To me, the subject of outtakes…the quality of them and whether the release of such music has a positive or negative effect on the original recordings and on the reputation of the artists involved has never been a major issue.
As someone who has bought lots of reissue cd’s of all types of music, I’ve approached the listening experience by not weighing the unreleased material against the original recording. That’s always been my starting point.
There are different reasons why I have always found outtakes, b-sides, unfinished tracks, etc…to be of great interest. For one thing, it has provided me as a music fan a rare look into the artist’s creative process. To me that’s been an endless source of fascination and inspiration.
Though not always, sometimes the quality of unreleased songs can be quite high resulting in great music being exposed for the first time which is something that I can definitely appreciate. Also, the release of outtakes have at times revealed the limitations that artists sometimes have in being the best judge of their own work.
For example, Bob Dylan. When Columbia released the first of what is still today a continuing series of unreleased music, “the bootleg series”. It was enormously fascinating and thrilling to hear songs for the first time that were outstanding and simply flawless like “Let Me Die In My Footsteps”, “Moonshiner”, “Blind Willie McTell, “Foot Of Pride” and “Series Of Dreams”. And it is also a serious mental exercise to try to figure out how such a brilliant artist could make such poor musical decisions because to not have included those songs on official releases is simply mind boggling. But that is part of the fun of listening to unreleased material.
Also, unfinished songs or alternative versions with different lyrics or arrangements are interesting to take in and absorb, aesthetically and as unique musical creations and I’ve found that to be true in reissues of artists like Miles Davis, Art Blakey, Bill Evans, Marvin Gaye, Bob Marley, and many others.
I bought the Siembra reissue in 2006 and if it ever materializes I will of course buy the new edition of Siembra with the session outtakes.
It’s a good decision by Willie Colón. Fan reaction notwithstanding, it obviously makes alot of sense from a business standpoint and musically, the reputation of Siembra and of Willie as an artist will remain intact. And the inevitable success of a Siembra reissue with outtakes might even start a trend in Latin music where other artists will begin to release material long held in the vaults.
In the future maybe more outtakes by other Fania greats. Perhaps someday there’ll be some great outtakes released by Juan Luis Guerra, Spanish Harlem Orchestra, Afro-Cuban All Stars, and so on.
Salsa fans to Willie Colón: Let the music be heard
Looking to avert a backlash from salsa fans, Willie Colón is withdrawing his opposition to the release of additional outtakes from “Siembra,” the classic album he created with Rubén Blades 30 years ago.
As reported in the Viva last week, some unreleased music from “Siembra” is included in the cache of tapes discovered three years ago in an upstate warehouse by Emusica, a Florida company that purchased Fania Records.
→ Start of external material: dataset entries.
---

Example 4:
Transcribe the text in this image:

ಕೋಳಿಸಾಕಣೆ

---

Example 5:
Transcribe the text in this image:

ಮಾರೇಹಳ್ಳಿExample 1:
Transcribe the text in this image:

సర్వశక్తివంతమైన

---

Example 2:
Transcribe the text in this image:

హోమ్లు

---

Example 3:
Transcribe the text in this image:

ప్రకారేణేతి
Colón threatened to go to court if Emusica published any new “Siembra” material, but the reaction to the story made him change his mind.
“Because of an outpouring of e-mails and blog posts of outraged fans, I am changing my position on the unpublished ‘Siembra’ tapes,” Colón says. “I will withdraw my objection to the publishing of these outtakes and leave the final decision to Rubén Blades and Emusica.”
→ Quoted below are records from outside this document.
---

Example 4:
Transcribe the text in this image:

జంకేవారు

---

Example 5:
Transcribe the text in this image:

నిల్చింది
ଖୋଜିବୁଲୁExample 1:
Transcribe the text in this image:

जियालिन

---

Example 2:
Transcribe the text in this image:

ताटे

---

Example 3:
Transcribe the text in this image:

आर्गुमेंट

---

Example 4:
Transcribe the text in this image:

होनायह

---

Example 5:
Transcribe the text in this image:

One poster, Boriquabxstyle on the Daily News site, commented: “Willie’s an idiot! He should allow them to remaster the tracks. As long as he receives his royalties, he should not be complaining.”
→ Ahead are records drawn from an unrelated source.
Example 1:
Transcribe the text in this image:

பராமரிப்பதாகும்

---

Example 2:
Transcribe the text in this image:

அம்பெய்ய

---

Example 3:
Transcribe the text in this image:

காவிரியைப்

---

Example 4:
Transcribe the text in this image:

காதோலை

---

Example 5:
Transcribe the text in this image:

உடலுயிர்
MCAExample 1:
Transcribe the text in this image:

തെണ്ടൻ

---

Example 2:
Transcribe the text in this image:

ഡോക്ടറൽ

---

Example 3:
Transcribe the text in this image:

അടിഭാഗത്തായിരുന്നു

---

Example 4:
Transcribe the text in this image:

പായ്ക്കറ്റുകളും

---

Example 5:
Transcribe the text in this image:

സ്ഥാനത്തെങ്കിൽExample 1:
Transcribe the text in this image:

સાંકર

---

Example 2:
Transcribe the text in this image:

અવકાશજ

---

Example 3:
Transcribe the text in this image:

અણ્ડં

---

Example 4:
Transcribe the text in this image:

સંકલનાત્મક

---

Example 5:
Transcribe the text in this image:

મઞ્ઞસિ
Colón made it clear, however, that salsa lovers should not expect a musical treat: “In my humble opinion, outtakes are not very flattering to all concerned. Obviously, there are people out there that believe I have some agenda for wanting to deprive the world of some hidden masterpiece.”
Emusica CEO Giora Breil says that his company won’t release any music over the opposition of Colón — or for that matter Blades, who could not be reached for comment.
Meanwhile, the company has not decided what to do about the bulk of unreleased tapes it’s sitting on, which according to Emusica includes recordings from such legends as Tito Puente, Ray Barretto, Celia Cruz, Mongo Santamaría and Ismael Rivera.
“I can’t deal with that just yet,” Breil says.
Critics say Emusica has put too much emphasis on releasing remastered music that any true-blue salsa fan has while it holds back on putting out never-heard-before material.
“It remains to be seen whether or not there’s something wonderful” in the unreleased Fania trove, says Bruce Polin, owner of online Latin music seller descarga.com.
Polin adds, though, “From a historical point of view and the collector’s point of view, it’s probably very interesting material. I would market it as gourmet material.”